## WHAT NEEDS TO BE DONE
Look through the listing below and report the lines that have the word "across" in them.

## SUPPLIED RECORDS
+ + + +
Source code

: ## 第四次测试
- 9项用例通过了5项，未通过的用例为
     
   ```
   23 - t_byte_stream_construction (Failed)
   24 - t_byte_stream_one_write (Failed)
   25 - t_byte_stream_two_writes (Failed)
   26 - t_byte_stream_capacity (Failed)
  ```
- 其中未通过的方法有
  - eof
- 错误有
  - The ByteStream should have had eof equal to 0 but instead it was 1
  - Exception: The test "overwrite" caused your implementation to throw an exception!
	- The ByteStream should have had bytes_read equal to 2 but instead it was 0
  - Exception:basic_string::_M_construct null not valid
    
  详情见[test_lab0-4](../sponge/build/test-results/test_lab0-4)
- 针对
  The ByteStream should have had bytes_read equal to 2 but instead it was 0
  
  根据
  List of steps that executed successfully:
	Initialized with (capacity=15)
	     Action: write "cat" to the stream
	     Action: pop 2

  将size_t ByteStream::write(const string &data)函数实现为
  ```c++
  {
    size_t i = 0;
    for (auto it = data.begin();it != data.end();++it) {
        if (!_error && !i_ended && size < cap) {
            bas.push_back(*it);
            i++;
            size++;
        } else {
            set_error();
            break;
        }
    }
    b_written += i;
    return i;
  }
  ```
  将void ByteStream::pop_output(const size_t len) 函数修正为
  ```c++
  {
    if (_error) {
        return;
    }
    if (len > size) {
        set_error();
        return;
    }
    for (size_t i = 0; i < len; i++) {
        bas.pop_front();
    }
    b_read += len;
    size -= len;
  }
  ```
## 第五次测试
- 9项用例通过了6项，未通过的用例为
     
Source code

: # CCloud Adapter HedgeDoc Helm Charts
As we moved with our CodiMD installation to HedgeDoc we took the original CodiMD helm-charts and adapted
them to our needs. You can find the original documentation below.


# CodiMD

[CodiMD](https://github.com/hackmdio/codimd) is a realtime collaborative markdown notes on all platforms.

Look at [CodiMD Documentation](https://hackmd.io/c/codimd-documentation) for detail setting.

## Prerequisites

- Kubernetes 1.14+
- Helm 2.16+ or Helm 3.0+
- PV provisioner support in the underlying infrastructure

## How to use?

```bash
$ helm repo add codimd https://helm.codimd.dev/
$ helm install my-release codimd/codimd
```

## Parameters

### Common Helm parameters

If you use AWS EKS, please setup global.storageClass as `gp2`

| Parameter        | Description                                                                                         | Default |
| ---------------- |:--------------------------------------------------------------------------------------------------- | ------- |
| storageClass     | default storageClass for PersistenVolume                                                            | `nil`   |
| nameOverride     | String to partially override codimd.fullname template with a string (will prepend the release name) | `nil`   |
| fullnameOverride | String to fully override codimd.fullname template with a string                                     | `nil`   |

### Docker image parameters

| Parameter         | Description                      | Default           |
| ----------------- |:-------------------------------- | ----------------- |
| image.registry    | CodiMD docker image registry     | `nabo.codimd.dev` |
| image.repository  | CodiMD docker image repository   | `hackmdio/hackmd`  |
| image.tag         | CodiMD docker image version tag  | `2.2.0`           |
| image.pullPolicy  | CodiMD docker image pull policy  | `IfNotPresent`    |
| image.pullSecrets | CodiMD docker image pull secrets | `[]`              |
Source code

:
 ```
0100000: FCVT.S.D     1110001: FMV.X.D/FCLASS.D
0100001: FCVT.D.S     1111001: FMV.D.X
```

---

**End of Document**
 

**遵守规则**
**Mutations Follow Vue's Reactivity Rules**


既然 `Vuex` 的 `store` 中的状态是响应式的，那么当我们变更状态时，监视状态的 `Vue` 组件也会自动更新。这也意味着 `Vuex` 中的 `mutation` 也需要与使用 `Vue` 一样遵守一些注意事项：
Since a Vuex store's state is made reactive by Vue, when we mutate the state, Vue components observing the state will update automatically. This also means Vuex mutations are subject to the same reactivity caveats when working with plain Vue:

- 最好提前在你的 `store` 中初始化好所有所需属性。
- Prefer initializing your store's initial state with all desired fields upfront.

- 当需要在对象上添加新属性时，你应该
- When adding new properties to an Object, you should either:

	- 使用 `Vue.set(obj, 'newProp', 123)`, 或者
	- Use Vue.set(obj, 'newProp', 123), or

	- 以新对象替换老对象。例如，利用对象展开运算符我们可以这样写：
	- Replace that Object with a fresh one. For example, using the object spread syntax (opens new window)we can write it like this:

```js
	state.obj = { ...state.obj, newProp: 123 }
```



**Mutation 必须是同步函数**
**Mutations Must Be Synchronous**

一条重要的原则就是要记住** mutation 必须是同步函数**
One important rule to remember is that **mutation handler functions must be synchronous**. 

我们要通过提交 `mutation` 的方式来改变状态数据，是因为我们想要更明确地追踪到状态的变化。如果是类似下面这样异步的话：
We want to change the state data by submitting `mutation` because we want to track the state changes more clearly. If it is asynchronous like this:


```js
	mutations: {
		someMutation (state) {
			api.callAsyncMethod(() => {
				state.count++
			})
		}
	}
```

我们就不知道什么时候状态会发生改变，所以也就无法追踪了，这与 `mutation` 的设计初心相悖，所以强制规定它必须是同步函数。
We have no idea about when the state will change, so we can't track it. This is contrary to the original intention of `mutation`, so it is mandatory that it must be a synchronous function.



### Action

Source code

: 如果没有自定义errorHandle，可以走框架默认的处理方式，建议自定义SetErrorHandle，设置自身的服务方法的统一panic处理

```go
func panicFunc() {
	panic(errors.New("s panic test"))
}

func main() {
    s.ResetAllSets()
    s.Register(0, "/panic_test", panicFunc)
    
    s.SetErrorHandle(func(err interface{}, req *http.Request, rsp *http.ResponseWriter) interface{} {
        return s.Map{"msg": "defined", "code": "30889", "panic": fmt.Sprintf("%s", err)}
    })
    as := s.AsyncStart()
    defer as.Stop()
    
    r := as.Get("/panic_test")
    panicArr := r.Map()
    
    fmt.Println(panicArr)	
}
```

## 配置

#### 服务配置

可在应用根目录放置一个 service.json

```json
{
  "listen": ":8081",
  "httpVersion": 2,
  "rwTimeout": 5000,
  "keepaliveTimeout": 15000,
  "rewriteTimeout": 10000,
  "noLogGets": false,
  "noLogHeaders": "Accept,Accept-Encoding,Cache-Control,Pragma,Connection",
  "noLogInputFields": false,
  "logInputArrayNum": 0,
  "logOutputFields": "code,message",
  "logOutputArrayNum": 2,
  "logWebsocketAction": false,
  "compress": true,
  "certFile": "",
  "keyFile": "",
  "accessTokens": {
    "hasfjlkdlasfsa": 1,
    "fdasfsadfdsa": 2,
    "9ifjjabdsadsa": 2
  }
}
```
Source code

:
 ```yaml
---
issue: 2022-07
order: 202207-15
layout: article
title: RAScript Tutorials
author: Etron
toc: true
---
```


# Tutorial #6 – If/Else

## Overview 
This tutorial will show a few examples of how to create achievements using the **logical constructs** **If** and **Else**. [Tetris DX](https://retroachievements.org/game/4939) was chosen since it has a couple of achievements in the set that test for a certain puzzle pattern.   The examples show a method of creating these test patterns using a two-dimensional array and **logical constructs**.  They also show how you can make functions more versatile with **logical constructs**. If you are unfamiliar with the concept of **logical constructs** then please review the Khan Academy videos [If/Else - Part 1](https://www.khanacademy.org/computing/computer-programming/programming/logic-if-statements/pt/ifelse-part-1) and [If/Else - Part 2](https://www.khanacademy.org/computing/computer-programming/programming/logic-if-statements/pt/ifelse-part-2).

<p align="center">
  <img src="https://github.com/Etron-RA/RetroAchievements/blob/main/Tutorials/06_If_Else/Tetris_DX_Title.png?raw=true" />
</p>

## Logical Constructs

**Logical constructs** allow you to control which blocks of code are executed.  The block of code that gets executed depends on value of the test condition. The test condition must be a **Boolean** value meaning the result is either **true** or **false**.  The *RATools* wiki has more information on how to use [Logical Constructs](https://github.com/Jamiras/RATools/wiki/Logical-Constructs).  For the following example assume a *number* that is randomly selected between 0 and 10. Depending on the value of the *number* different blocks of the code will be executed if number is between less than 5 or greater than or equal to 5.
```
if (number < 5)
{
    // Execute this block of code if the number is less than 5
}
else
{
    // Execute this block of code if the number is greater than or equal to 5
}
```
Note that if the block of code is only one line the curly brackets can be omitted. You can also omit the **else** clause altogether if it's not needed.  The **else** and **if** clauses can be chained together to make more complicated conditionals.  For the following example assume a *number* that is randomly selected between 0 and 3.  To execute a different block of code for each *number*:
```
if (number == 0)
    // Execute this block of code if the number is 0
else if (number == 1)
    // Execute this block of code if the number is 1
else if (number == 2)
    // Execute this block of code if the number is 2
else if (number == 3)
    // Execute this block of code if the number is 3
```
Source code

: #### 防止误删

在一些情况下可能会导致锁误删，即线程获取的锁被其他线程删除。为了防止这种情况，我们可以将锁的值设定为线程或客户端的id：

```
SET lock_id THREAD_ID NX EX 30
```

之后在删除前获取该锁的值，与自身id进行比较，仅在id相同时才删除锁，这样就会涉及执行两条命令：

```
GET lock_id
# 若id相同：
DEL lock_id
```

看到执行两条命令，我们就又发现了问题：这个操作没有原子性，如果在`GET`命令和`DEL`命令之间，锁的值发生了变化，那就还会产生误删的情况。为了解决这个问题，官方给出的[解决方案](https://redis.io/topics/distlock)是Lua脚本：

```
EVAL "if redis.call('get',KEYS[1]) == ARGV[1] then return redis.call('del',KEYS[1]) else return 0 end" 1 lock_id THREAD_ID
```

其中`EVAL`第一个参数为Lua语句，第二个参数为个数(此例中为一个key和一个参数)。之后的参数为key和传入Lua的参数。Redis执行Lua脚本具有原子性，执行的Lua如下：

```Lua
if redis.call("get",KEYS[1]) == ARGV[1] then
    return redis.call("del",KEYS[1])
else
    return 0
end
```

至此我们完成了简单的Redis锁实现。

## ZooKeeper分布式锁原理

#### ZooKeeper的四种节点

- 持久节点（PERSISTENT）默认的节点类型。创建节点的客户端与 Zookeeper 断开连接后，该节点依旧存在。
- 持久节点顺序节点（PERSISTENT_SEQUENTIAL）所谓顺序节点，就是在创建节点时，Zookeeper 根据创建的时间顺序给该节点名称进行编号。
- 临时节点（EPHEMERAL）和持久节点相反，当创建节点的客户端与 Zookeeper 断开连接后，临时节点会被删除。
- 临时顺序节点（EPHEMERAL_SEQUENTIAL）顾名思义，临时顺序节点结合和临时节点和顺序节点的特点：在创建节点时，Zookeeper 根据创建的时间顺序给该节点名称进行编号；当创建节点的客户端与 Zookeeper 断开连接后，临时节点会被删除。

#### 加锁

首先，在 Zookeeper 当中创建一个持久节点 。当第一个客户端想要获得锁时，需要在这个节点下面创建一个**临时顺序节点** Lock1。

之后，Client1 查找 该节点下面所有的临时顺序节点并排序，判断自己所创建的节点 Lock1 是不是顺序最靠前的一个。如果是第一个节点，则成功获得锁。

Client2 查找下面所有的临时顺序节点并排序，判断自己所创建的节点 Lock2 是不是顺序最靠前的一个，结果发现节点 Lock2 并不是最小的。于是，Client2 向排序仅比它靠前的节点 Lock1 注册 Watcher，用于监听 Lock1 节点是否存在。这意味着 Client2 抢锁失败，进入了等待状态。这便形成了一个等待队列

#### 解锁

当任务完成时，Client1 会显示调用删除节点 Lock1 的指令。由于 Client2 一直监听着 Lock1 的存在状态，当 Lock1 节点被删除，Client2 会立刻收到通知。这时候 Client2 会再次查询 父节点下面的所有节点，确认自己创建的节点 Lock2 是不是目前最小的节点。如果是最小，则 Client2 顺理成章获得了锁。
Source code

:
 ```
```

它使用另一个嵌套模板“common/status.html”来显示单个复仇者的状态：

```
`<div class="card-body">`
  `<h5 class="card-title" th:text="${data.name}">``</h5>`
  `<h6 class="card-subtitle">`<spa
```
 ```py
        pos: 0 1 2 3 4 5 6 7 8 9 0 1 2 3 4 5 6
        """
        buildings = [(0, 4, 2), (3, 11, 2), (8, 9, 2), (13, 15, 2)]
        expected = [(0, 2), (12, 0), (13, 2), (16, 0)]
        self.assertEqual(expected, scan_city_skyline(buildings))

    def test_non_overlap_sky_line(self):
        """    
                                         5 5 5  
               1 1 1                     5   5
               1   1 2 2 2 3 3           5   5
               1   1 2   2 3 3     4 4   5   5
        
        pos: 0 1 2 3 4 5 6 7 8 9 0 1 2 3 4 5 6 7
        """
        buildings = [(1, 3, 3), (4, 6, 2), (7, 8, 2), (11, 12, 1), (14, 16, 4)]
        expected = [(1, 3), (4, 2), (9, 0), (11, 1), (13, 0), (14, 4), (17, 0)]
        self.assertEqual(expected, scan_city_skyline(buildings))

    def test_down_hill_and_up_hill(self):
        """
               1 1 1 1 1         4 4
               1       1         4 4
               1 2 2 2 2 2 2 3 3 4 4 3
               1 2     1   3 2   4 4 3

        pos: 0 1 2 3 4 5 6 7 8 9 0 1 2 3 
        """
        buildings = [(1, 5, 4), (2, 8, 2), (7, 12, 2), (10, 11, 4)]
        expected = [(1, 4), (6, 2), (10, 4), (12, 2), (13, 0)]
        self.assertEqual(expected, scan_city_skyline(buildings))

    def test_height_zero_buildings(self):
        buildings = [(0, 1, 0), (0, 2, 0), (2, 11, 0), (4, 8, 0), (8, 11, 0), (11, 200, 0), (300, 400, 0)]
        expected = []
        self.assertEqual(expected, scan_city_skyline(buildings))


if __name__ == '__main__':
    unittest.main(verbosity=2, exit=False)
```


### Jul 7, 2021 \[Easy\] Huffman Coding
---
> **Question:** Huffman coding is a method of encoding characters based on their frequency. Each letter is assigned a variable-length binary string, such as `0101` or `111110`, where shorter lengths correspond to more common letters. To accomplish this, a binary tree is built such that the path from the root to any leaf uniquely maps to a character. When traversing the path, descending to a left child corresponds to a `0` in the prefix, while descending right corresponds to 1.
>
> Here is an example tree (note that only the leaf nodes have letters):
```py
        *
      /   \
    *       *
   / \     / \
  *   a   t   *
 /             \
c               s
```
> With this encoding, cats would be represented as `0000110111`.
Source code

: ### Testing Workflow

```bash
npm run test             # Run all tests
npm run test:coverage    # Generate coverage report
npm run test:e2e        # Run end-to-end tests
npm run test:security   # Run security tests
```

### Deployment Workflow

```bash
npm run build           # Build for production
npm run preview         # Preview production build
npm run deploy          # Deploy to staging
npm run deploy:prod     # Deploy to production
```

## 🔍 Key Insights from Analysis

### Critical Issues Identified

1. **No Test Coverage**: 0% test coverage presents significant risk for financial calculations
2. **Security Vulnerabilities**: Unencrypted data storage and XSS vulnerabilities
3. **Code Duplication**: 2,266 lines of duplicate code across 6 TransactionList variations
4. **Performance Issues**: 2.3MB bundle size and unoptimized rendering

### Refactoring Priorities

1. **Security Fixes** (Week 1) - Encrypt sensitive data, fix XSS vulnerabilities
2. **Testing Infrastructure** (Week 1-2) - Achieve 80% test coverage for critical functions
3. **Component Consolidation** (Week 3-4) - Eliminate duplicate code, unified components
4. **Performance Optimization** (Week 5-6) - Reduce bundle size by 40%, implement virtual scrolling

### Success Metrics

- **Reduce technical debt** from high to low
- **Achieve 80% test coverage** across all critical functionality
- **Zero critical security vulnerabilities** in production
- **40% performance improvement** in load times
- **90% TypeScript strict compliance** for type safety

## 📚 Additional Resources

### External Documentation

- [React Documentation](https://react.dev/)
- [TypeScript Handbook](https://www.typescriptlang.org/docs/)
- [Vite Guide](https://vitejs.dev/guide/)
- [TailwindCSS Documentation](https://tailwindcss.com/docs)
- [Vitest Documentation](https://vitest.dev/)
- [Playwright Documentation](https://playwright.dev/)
+ + + +
## ANSWER SPACE
3. **Code Duplication**: 2,266 lines of duplicate code across 6 TransactionList variations
- **Achieve 80% test coverage** across all critical functionality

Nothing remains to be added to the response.